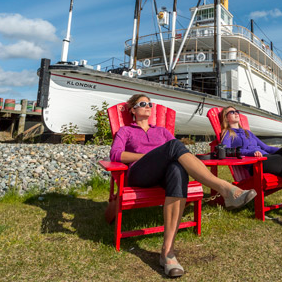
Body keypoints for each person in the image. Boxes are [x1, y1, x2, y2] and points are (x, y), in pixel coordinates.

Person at [110, 94, 257, 278]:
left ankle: (168, 252)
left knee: (177, 169)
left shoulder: (161, 131)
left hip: (162, 175)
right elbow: (115, 155)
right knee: (173, 146)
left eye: (150, 104)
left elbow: (176, 153)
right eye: (142, 104)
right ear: (132, 110)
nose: (148, 106)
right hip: (139, 174)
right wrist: (147, 158)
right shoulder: (126, 131)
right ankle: (225, 188)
▬▬▬▬▬▬▬▬▬▬
# Required work
Please output the listing above exactly from its first line through the line with "left hip: (162, 175)", both included, and nothing beyond that line. Omit pictures.

# Result for this task
Body keypoints for each person in the image. Boxes are [x1, y1, x2, y2] and points are (x, y), in pixel coordinates.

Person at [110, 94, 257, 278]:
left ankle: (168, 252)
left knee: (177, 169)
left shoulder: (161, 131)
left hip: (162, 175)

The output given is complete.